Deep Learning Brings Fuzzy English-to-Japanese Name Matching Into Focus
07 Jan 2020

Deep Learning Brings Fuzzy English-to-Japanese Name Matching Into Focus


Matching thousands of Latin-based names to their Japanese equivalent is a very specific and troublesome problem. It is one of many “edge cases” (i.e., a specific name matching problem) our customers are trying to overcome.

Traditionally, customers would add special rules, overrides, and other manual configurations to Rosette to solve problem cases as they appeared. However, deep learning now solves whole categories of match issues.

A recently released deep learning model addresses the specific case of matching Latin-based names to their Japanese equivalent. Japanese writes foreign borrowed words in katakana (a syllabic alphabet), such as “ナタリー・ポートマン” for “Natalie Portman.”

While Rosette had an algorithm to match these types of name pairs, similar names got very high similarity scores, but given a name pair that was less similar, the score didn’t go down as much as expected, thus generating false positives.

Led by Basis Technology’s Chief Scientist Kfir Bar, the R&D team looked for a better solution. The team turned to deep learning, using a neural architecture that is similar to what is used for machine translation, and broke the text of each language into characters.
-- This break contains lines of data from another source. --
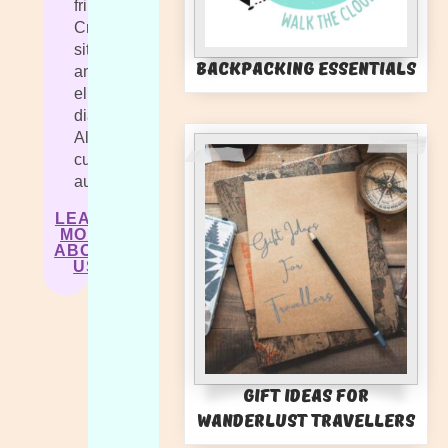
fringilla.
Cras
sit
Backpacking Essentials
amet
elit
diam.
Aliquam
cursus
auctor.
LEARN
MORE
ABOUT
US
Gift Ideas for
Wanderlust Travellers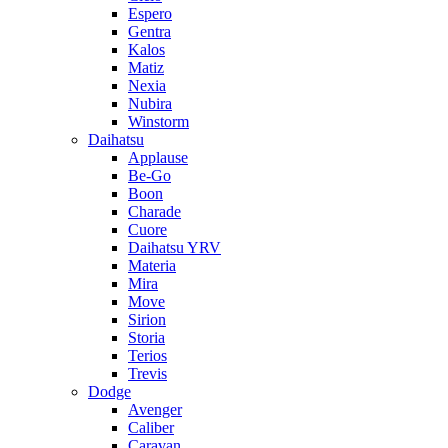
Espero
Gentra
Kalos
Matiz
Nexia
Nubira
Winstorm
Daihatsu
Applause
Be-Go
Boon
Charade
Cuore
Daihatsu YRV
Materia
Mira
Move
Sirion
Storia
Terios
Trevis
Dodge
Avenger
Caliber
Caravan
Then using a collection of name pairs — the same data used to train the traditional machine learning model (Hidden Markov Model or HMM) — the team trained up a deep learning neural network.

“HMM is very local. When you want to predict the next character, you only consider information from the previous character and maybe the previous prediction, but just one step back,” Bar said. “But with deep learning, you can capture any context you want and the network will decide automatically what information to capture in order to succeed in this task.

“In deep learning the input is a pattern, but instead of the human engineer deciding what features should be encoded, the neural network decides on its own the important information to encode, based on what it learned in training.”

Now given a katakana name, Rosette’s new deep learning model (a sequence-to-sequence model) generates a lattice of name options (name variations) with weights. A decoder scores each name option to indicate how similar they are. The neural network learns using a recurrent neural network architecture called long short-term memory (LSTM). For learning, Rosette uses bidirectional LSTM, in which the information from each previous character is brought forward to the next one. It also looks at each name from left to right and right to left.

Bar pointed out that with traditional machine learning, the human engineer is choosing what features the model should learn and how to weigh the various features, whether it is “parts of speech” or “all the words in the training corpus.”

“But with deep learning, it will figure out the features automatically. That is the black box part of deep learning,” Bar said. “Deep learning learns from raw data, while a traditional machine learning algorithm learns from ‘shaped data’ that a human has formatted in an understandable way.”

Although the deep learning algorithm is slower than the former HMM model, the extra processing time is more than justified because it significantly increases accuracy in matching katakana names. In processing such data, one customer saw a 75% accuracy improvement in reduced false positives due to more accurate match scores.